この結婚は、間違いじゃない〜告白相手を間違えた令嬢は、溺愛されていることに気づかない〜
「フレディ、私の目を見て。本当に間違いだと思っているの? 」

「ぅな⁉︎ 」

ひとしきり伝え終えたフレデリックは、おもむろに顔を上げると奇声を発する。ガツンと机に足をぶつけながら、騒がしく立ち去った。


「フレディ?」

部屋に取り残されたリディアは、一人茫然と立ち尽くすことしかできない。


話す場所をここに選んだのは、人払いのためだったのね。

ここならば、誰かに立ち聞きをされることもないから。

激しく言い合いをしたとしても……。


「何?フ、フレディ?」

「少しの間だけじっとしていてほしい」


激しく息切れをしながら戻ってきたフレデリックは、リディアにガウンを羽織らせる。ぐるぐる巻きにするように、しっかりとかっちりと、紐を固く結んでから元の席へと座る。

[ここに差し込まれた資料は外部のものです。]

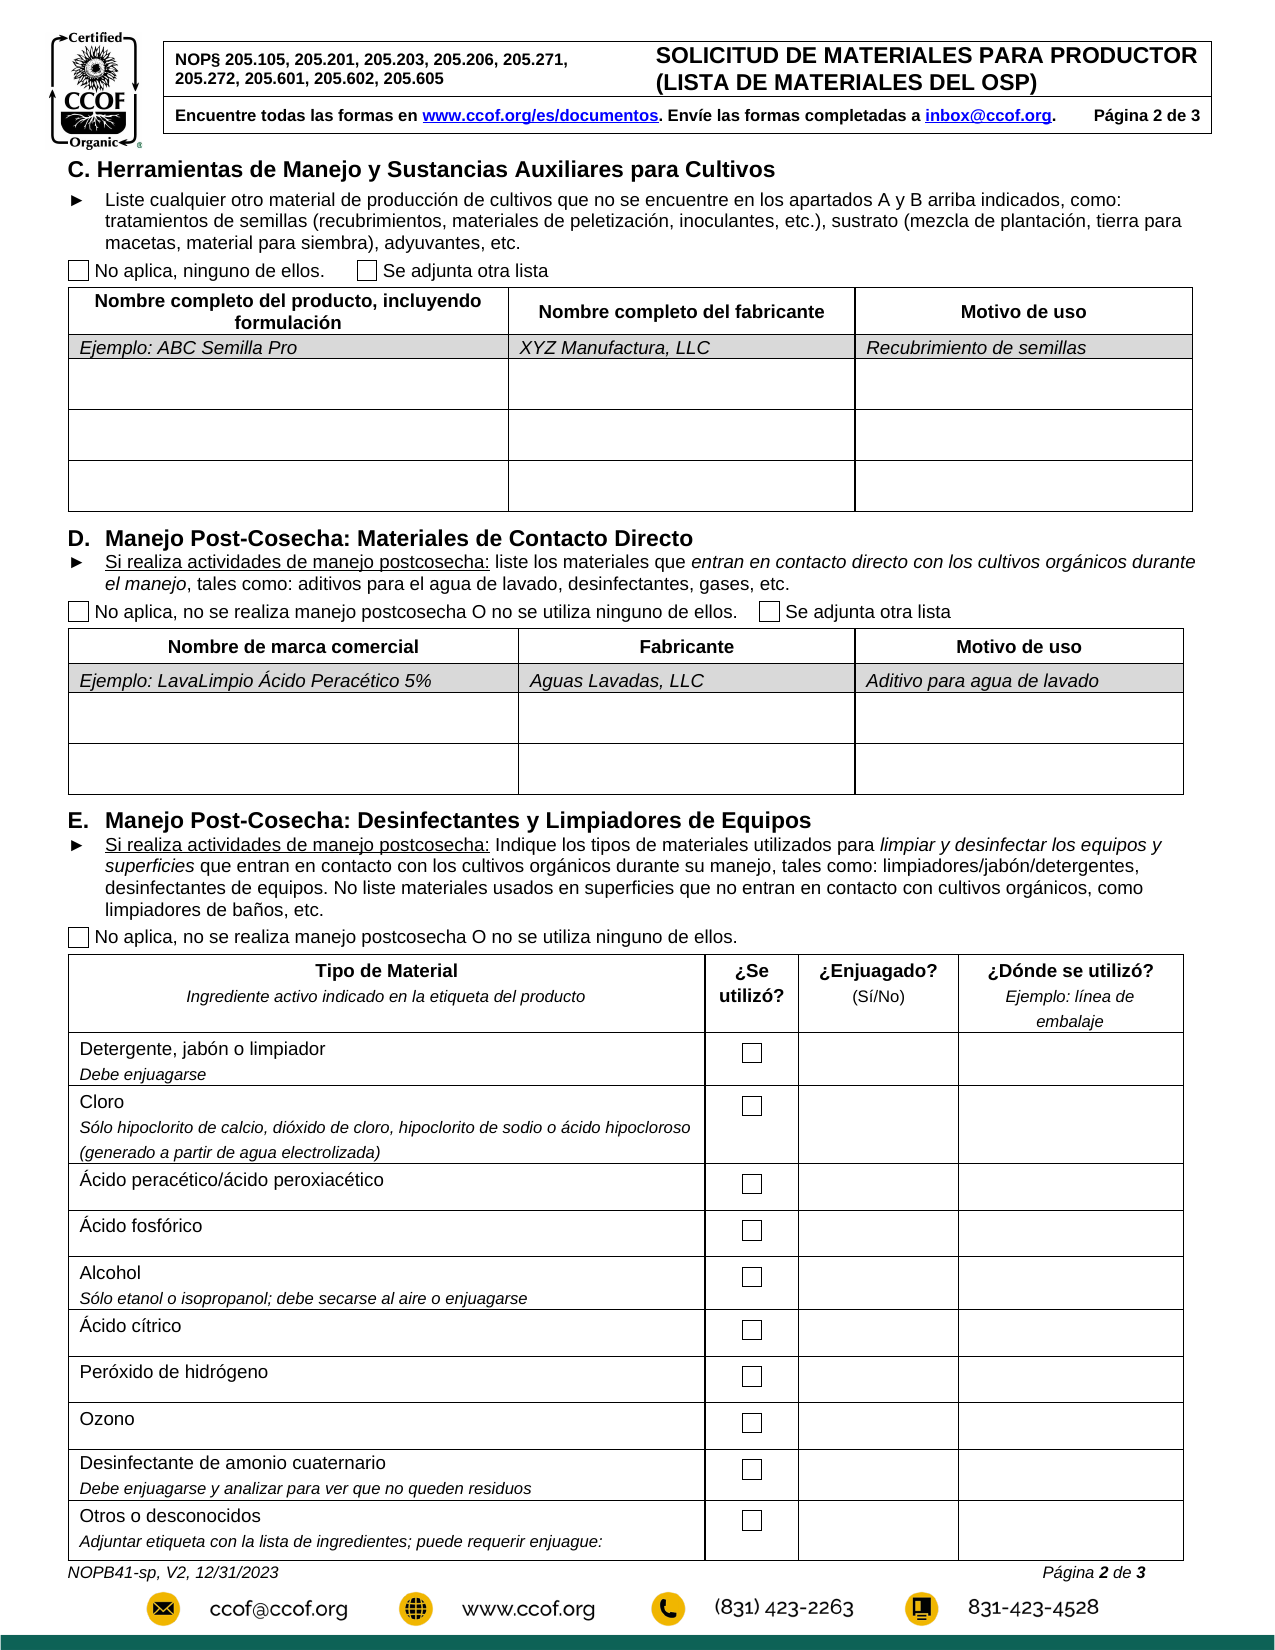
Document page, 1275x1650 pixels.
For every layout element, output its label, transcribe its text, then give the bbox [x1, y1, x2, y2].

机に肘をつき顔を埋めたフレデリックは、終始顔を赤らめて呟いている。

「あれでは、ほぼ裸じゃないか、ばっちり見てしまった……かわ……何を言っている落ち着け!すまないアーサー……」

王宮で文官を務めているだけあって、どんな時でも決して動揺を見せずに淡々と仕事をこなすフレデリック。そのせいで20代なのに30代に見られることが多い。落ち着いた身のこなし、大人びた貫禄。肩幅も広く、文官であるにも関わらず鍛えられた肉体は周囲の目を惹きつける。


そんなフレデリックが動揺をしていることに、リディアは怪訝に思う。

そして、はたとそこで自身があられのない格好をしていたことに思い至る。

「こ!こ、これは、フレディ、ごめんなさい、私、そんなつもりではなくて、これは……い、いつも、こういう格好をしているの!」

何を言っているの私……。


「そ、そうなのか? そういう格好は……襲われても文句は言えない。誤解を招くから、やめるように。すごく、いい……いや、違う、そうではなく、と、とにかく……私は何を言ってるんだ……」


リディアは、夜の営みを期待していたことを誤魔化すように、とんでないことを口走って後悔する。

いつもこんな格好って、何を言っているのかしら。そんなの、単なる痴女じゃない。
そんなに見苦しかったのかしら。あのフレディが取り乱すなんて。


リディアは、胸元が隠れているのを確認するように、手を当ててガウンを握り締める。 ガウンからは、ほんのりとフレデリックの匂いがした。

「フレディ──」



「リディア、私のことは、今後はフレデリックと呼んだほうがいい。アーサーが勘違いするといけない! 私達が、愛し合っていると……。
私達は、アーサーを裏切ってはいないのだから。
勿論、きちんと、私の口からもアーサーには説明する。リディア、君は心配しなくてもいい。
私達は、白い結婚なのだから。アーサーも理解してくれる。」


「アーサーが……?」

「あぁ、リディアも新聞をみただろう?
アーサーが帰ってくる。7年だ。
無事で良かった。リディアも……本当は待っていたのだろう? 
私は、君の気持ちを大切にしたい。
もう、私の役目は終わった。君を自由にしたい。アーサーの元に……戻るといい。」


「自由に……?」

忘れたくても忘れることのできない過去の過ちが蘇る。

フレディ、あなたは私を束縛していると思っていたの? 自由にしたいって、私は……。
どうして分かってくれないの?
ほんの少しでいいから、こっちを見て。
どうして、そんなに苦しそうなの?

どんなに手を伸ばして触れようとしても、あなたはいつも私の手を取ってはくれない。